Please count the lines in the entries below that include the word "rule", and give only the number.

* WORKING DATA
★ ★ ★
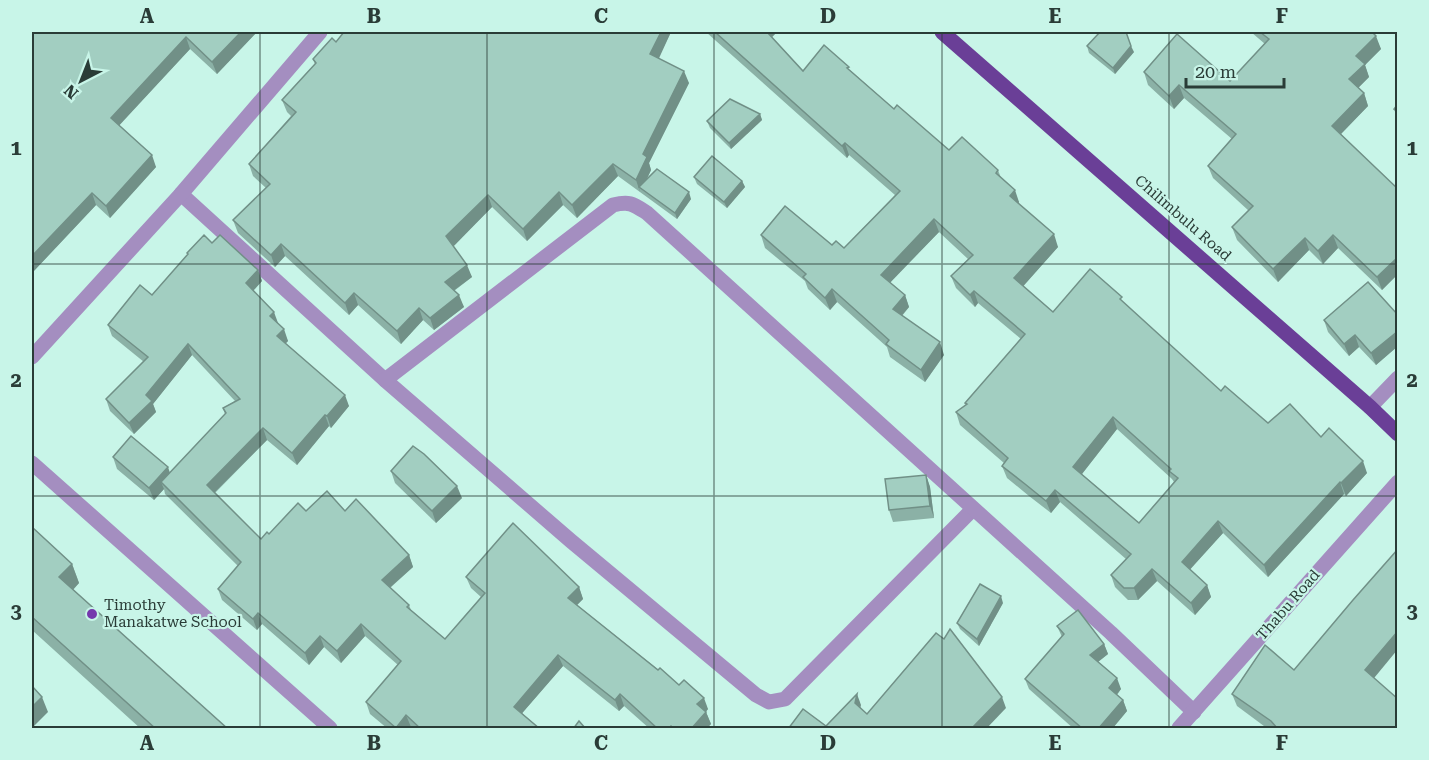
<svg xmlns="http://www.w3.org/2000/svg" width="1429" height="760" font-family="'Roboto Serif',serif">
	<style>
		.lines { fill: none; stroke-linecap: round; stroke-linejoin: round }
		.minor { stroke: #a48ec0; stroke-width: 15 }
		.major { stroke: #6a3f97; stroke-width: 15 }
		.wall { fill: #8bb1a6; fill-rule: evenodd }
		.shaded-wall { fill: #719087 }
		.building { fill: #a2cec1; stroke: #719087; stroke-width: 1.5; fill-rule: evenodd }
		.grid { fill: none; stroke: #2a3c37; stroke-width: 1.5; stroke-opacity: 0.55 }
		.poi-dot { fill: #7538ad; stroke: #c8f5e8; stroke-width: 2 }
		.labels { text-anchor: middle; stroke-width: 4.5; stroke-linejoin: round; paint-order: stroke }
		.street-label { font-size: 15px; fill: #2a3c37; stroke: #c8f5e8 }
		.poi-label { font-size: 15px; fill: #2a3c37; stroke: #c8f5e8; text-anchor: start }
		.neatline { fill: none; stroke: #2a3c37; stroke-width: 2 }
		.grid-label { font-size: 20px; text-anchor: middle; font-weight: bold; fill: #2a3c37 }
	</style>
	<rect width="100%" height="100%" fill="#c8f5e8"/>
	<g class="lines">
		<g class="minor">
			<polyline points="181,194 385,380 571,541 756,695 769,702 785,699 973,509"/>
			<polyline points="32,357 181,194 320,32"/>
			<path d="M385 380 613 205C630 201 633 204 647 213L1111 633 1194 712"/>
			<polyline points="1370,407 1398,378"/>
			<polyline points="32,463 330,728"/>
			<polyline points="1179,728 1398,482"/>
		</g>
		<polyline class="major" points="942,32 1370,407 1398,434"/>
	</g>
	<g class="wall">
		<polygon points="32,32 257,32 217,74 190,49 119,125 156,167 110,218 96,205 32,273"/>
		<polygon points="344,32 671,32 658,58 689,83 649,163 651,170 647,179 691,199 677,219 618,176 577,218 563,205 527,241 492,207 453,246 472,277 454,291 464,307 434,330 423,320 401,344 358,305 349,315 285,256 275,267 238,233 233,220 266,188 253,176 249,164 291,116 287,112 282,100 315,64 313,59 336,42"/>
		<path d="M706 32H777L772 37 803 71 850 70 894 109 949 150 998 170 1001 178 1019 202V204L1058 247 1023 286 1053 312 1124 303 1221 391 1268 423 1321 437 1367 473 1346 496 1344 494 1268 577 1223 533 1190 569 1207 585 1211 597 1195 615 1157 581 1138 600H1128L1115 587 1111 575 1126 559 1060 502 1051 513 1029 496 1007 478 1002 466 1004 463 960 425 956 412 966 405 965 403 1021 339 978 303 975 307 956 288 951 276 968 259 939 232 890 282 905 295 909 307 902 316 944 355 925 382 890 357 887 347 837 302 830 310 808 289 805 281 765 248 761 235 832 245 844 248 895 195 849 155 847 158ZM1117 429 1172 479 1174 482 1139 523 1082 474Z"/>
		<polygon points="1251,32 1372,32 1381,49 1365,65 1369,77 1358,88 1364,93 1368,106 1341,134 1398,189 1398,274 1382,290 1338,248 1323,264 1309,250 1278,282 1237,240 1232,227 1249,211 1213,178 1208,166 1232,139 1184,98 1174,109 1148,85 1144,72 1230,81 1265,44"/>
		<polygon points="1087,46 1134,52 1115,74 1089,53"/>
		<polygon points="1398,104 1398,120 1394,109"/>
		<polygon points="760,114 762,120 731,149 710,128 707,121"/>
		<polygon points="694,177 742,181 745,187 727,208 697,184"/>
		<polygon points="212,243 258,270 262,281 253,291 278,323 278,324 288,341 285,344 349,406 331,428 329,426 297,465 267,440 215,493 261,539 306,511 345,511 409,555 413,567 390,588 409,605 411,610 445,639 481,597 471,588 466,577 579,587 583,599 577,605 708,709 706,712 711,724 706,729 650,729 624,706 619,711 563,666 522,713 540,729 412,729 411,727 409,729 388,729 370,714 366,702 398,665 365,636 341,663 324,647 309,665 262,624 257,630 222,600 218,589 238,566 165,494 164,489 154,500 117,469 113,457 170,473 225,414 223,408 235,401 192,355 153,404 156,412 134,434 110,411 106,399 144,362 112,336 108,325 152,295 187,255 187,253"/>
		<polygon points="1398,315 1398,346 1376,365 1359,347 1349,356 1328,332 1324,320"/>
		<polygon points="391,471 462,498 436,523 395,483"/>
		<polygon points="926,475 930,487 934,518 893,522 889,510"/>
		<polygon points="32,527 72,564 79,583 73,590 228,729 141,729 32,630"/>
		<polygon points="1003,603 979,646 960,629 957,623"/>
		<polygon points="1057,626 1104,644 1108,654 1098,662 1121,689 1117,695 1123,700 1127,711 1112,729 1074,729 1029,689 1025,679 1062,637"/>
		<polygon points="1294,670 1374,678 1398,729 1268,729 1237,706 1232,694"/>
	</g>
	<g class="shaded-wall">
		<polygon points="241,32 257,32 217,74 212,62"/>
		<polygon points="661,32 671,32 655,67 650,54"/>
		<polygon points="765,32 777,32 769,40"/>
		<polygon points="1376,36 1381,49 1365,65 1369,77 1354,92 1349,79 1356,56"/>
		<polygon points="186,37 190,49 115,130 111,118"/>
		<polygon points="1131,46 1134,52 1115,74 1113,68"/>
		<polygon points="684,71 689,83 649,163 651,170 642,189 639,187 640,192 636,180 643,154"/>
		<polygon points="1179,85 1184,98 1174,109 1169,96"/>
		<polygon points="1364,93 1368,106 1337,138 1332,126"/>
		<polygon points="760,114 762,120 731,149 729,143"/>
		<polygon points="845,143 849,155 847,158 842,146"/>
		<polygon points="152,155 156,167 110,218 106,206"/>
		<polygon points="613,164 618,176 577,218 572,205"/>
		<polygon points="742,181 745,187 727,208 724,202"/>
		<polygon points="1015,190 1019,202 1014,208 1010,196"/>
		<polygon points="559,192 563,205 527,241 523,229"/>
		<polygon points="689,192 691,199 677,219 675,213"/>
		<polygon points="92,193 96,205 32,273 32,256"/>
		<polygon points="488,195 492,207 451,249 446,236"/>
		<polygon points="934,219 939,232 886,287 881,275"/>
		<polygon points="1054,234 1058,247 1019,291 1014,278"/>
		<polygon points="1333,235 1338,248 1323,264 1318,251"/>
		<polygon points="1305,238 1309,250 1278,282 1273,269"/>
		<polygon points="281,244 285,256 275,267 271,255"/>
		<polygon points="1398,257 1398,274 1382,290 1377,277"/>
		<polygon points="467,265 472,277 449,294 445,282"/>
		<polygon points="258,270 262,281 250,294 246,283"/>
		<polygon points="832,289 837,302 830,310 825,298"/>
		<polygon points="974,291 978,303 975,307 970,295"/>
		<polygon points="354,293 358,305 349,315 345,303"/>
		<polygon points="459,295 464,307 434,330 430,318"/>
		<polygon points="905,295 909,307 897,321 893,309"/>
		<polygon points="419,308 423,320 401,344 397,331"/>
		<polygon points="274,312 278,323 274,327 270,316"/>
		<polygon points="284,329 288,341 281,348 277,336"/>
		<polygon points="1398,331 1398,346 1376,365 1371,353"/>
		<polygon points="1355,335 1359,347 1349,356 1344,344"/>
		<polygon points="940,342 944,355 925,382 921,370"/>
		<polygon points="188,344 192,355 153,404 156,412 134,434 129,423 146,395"/>
		<polygon points="345,395 349,406 331,428 327,416"/>
		<polygon points="325,415 329,426 297,465 292,453"/>
		<polygon points="1113,417 1117,429 1078,479 1073,467"/>
		<polygon points="263,428 267,440 211,496 207,485"/>
		<polygon points="1363,461 1367,473 1346,496 1341,483"/>
		<polygon points="168,467 172,479 161,482 164,489 154,500 149,488"/>
		<polygon points="926,475 930,487 934,518 930,506"/>
		<polygon points="1340,482 1344,494 1268,577 1264,565"/>
		<polygon points="457,486 462,498 436,523 432,511"/>
		<polygon points="1055,490 1060,502 1051,513 1046,501"/>
		<polygon points="1218,521 1223,533 1186,574 1182,562"/>
		<polygon points="409,555 413,567 386,591 382,580"/>
		<polygon points="72,564 79,583 66,597 59,577"/>
		<polygon points="1152,569 1157,581 1138,600 1134,588"/>
		<polygon points="1207,585 1211,597 1195,615 1191,603"/>
		<polygon points="579,587 583,599 572,610 568,598"/>
		<polygon points="1001,596 1003,603 979,646 977,639"/>
		<polygon points="258,613 262,624 257,630 253,619"/>
		<polygon points="361,624 365,636 341,663 337,651"/>
		<polygon points="1397,631 1398,649 1370,683 1365,670"/>
		<polygon points="320,636 324,647 309,665 305,653"/>
		<polygon points="1104,644 1108,654 1094,665 1090,655"/>
		<polygon points="558,655 563,666 518,718 514,707"/>
		<polygon points="1117,678 1121,689 1113,699 1109,688"/>
		<polygon points="620,694 624,706 619,711 615,700"/>
		<polygon points="857,694 861,705 859,714 855,703"/>
		<polygon points="42,697 48,712 32,728 32,707"/>
		<polygon points="1002,697 1006,708 986,729 971,729"/>
		<polygon points="704,698 708,709 702,716 697,704"/>
		<polygon points="1123,700 1127,711 1112,729 1098,729"/>
		<polygon points="706,712 711,724 706,729 691,729"/>
		<polygon points="406,715 411,727 409,729 396,729"/>
	</g>
	<g class="building">
		<polygon points="32,32 241,32 212,62 186,37 111,118 152,155 106,206 92,193 32,256"/>
		<polygon points="344,32 661,32 650,54 684,71 643,154 647,157 636,180 613,164 572,205 559,192 523,229 488,195 446,236 467,265 445,282 459,295 430,318 419,308 397,331 354,293 345,303 281,244 271,255 233,220 270,184 249,164 296,112 282,100 316,63 313,59 332,38 336,42"/>
		<path d="M715 32H767L803 71 824 45 849 67 847 68 894 109 897 105 949 150 962 137 998 170 996 173 1015 190 1010 196 1054 234 1014 278 1053 312 1090 269 1122 297 1120 299 1221 391 1225 386 1268 423 1290 404 1321 437 1329 428 1363 461 1341 483 1340 482 1264 565 1218 521 1182 562 1207 585 1191 603 1152 569 1134 588H1124L1111 575 1131 554 1055 490 1046 501 1025 484 1002 466 1008 458 956 412 967 404 965 403 1025 334 974 291 970 295 951 276 973 255 934 219 881 275 905 295 893 309 940 342 921 370 886 344 889 340 832 289 825 298 803 277 806 274 761 235 785 206 832 245 836 241 844 248 900 191 845 143 842 146ZM1113 417 1171 469 1169 471 1178 478 1139 523 1073 467Z"/>
		<polygon points="1100,32 1126,32 1131,46 1113,68 1087,46"/>
		<polygon points="1260,32 1372,32 1376,36 1356,56 1365,64 1349,79 1364,93 1332,126 1398,189 1398,257 1377,277 1333,235 1318,251 1305,238 1273,269 1232,227 1253,206 1208,166 1236,134 1179,85 1169,96 1144,72 1177,34 1230,81 1269,39"/>
		<polygon points="730,99 760,114 729,143 707,121"/>
		<polygon points="1398,104 1398,112 1394,109"/>
		<polygon points="712,156 742,181 724,202 694,177"/>
		<polygon points="657,169 689,192 675,213 639,187"/>
		<polygon points="204,235 212,243 220,235 258,270 246,283 274,312 270,316 284,329 277,336 345,395 327,416 325,415 292,453 263,428 207,485 261,539 267,532 269,534 298,503 306,511 327,491 345,511 356,499 409,555 382,580 409,605 407,607 445,639 485,593 466,577 513,523 579,587 568,598 658,670 660,668 679,685 684,680 704,698 697,704 706,712 691,729 673,729 671,726 669,729 658,729 620,694 615,700 558,655 514,707 540,729 421,729 406,715 396,728 366,702 401,661 361,624 337,651 320,636 305,653 258,613 253,619 218,589 241,562 161,482 226,413 223,408 240,399 188,344 146,395 152,401 129,423 106,399 148,357 108,325 140,285 152,295 188,254 187,253"/>
		<polygon points="1368,282 1398,315 1398,331 1371,353 1355,335 1344,344 1324,320"/>
		<polygon points="131,436 168,467 149,488 113,457"/>
		<polygon points="413,446 424,454 457,486 432,511 391,471"/>
		<polygon points="926,475 930,506 889,510 885,479"/>
		<polygon points="32,527 72,564 59,577 228,729 156,729 32,617"/>
		<polygon points="1398,549 1398,631 1365,670 1398,699 1398,729 1278,729 1271,721 1232,694 1265,645 1294,670 1353,600"/>
		<polygon points="980,584 1001,596 977,639 957,623"/>
		<polygon points="1078,610 1104,644 1090,655 1117,678 1109,688 1123,700 1098,729 1083,729 1025,679 1064,634 1057,626"/>
		<polygon points="950,629 1002,697 971,729 788,729 803,709 826,726 857,694 855,703 867,714 936,633 944,639"/>
		<polygon points="32,686 42,697 32,707"/>
		<polygon points="579,721 586,729 573,729"/>
	</g>
	<path class="grid" d="M260 32V728M487 32V728M714 32V728M942 32V728M1169 32V728M32 264H1398M32 496H1398"/>
	<circle class="poi-dot" cx="92" cy="614" r="6"/>
	<g class="labels">
		<g class="street-label">
			<text transform="translate(1183 218) rotate(41)" y="5">Chilimbulu Road</text>
			<text transform="translate(1288 605) rotate(-49)" y="5">Thabu Road</text>
		</g>
		<g class="poi-label">
			<text x="104" y="610">Timothy<tspan x="104" dy="17">Manakatwe School</tspan></text>
		</g>
	</g>
	<rect width="1429" height="760" fill="none" stroke="#c8f5e8" stroke-width="66"/>
	<g transform="translate(81 81) rotate(222)" stroke="#c8f5e8" stroke-width="4.5" paint-order="stroke">
	<path d="M0-4.5L10 22L0 15L-10 22Z" fill="#2a3c37"/>
	<text y="-9" font-size="16" font-weight="bold" text-anchor="middle" fill="#2a3c37">N</text>
	</g>
	<path d="M1186 78v9h98v-9" fill="none" stroke="#2a3c37" stroke-width="3"/>
	<text x="1195" y="78" font-size="18" fill="#2a3c37" stroke="#c8f5e8" stroke-width="4.5" paint-order="stroke">20 m</text>
	<rect x="33" y="33" width="1363" height="694" class="neatline"/>
	<g class="grid-label">
		<text x="147" y="23">A</text>
		<text x="374" y="23">B</text>
		<text x="601" y="23">C</text>
		<text x="828" y="23">D</text>
		<text x="1055" y="23">E</text>
		<text x="1282" y="23">F</text>
		<text x="16" y="155">1</text>
		<text x="1412" y="155">1</text>
		<text x="16" y="387">2</text>
		<text x="1412" y="387">2</text>
		<text x="16" y="618">3</text>
		<text x="1412" y="618">3</text>
		<text x="147" y="750">A</text>
		<text x="374" y="750">B</text>
		<text x="601" y="750">C</text>
		<text x="828" y="750">D</text>
		<text x="1055" y="750">E</text>
		<text x="1282" y="750">F</text>
	</g>
</svg>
★ ★ ★
* TASK RESULT
2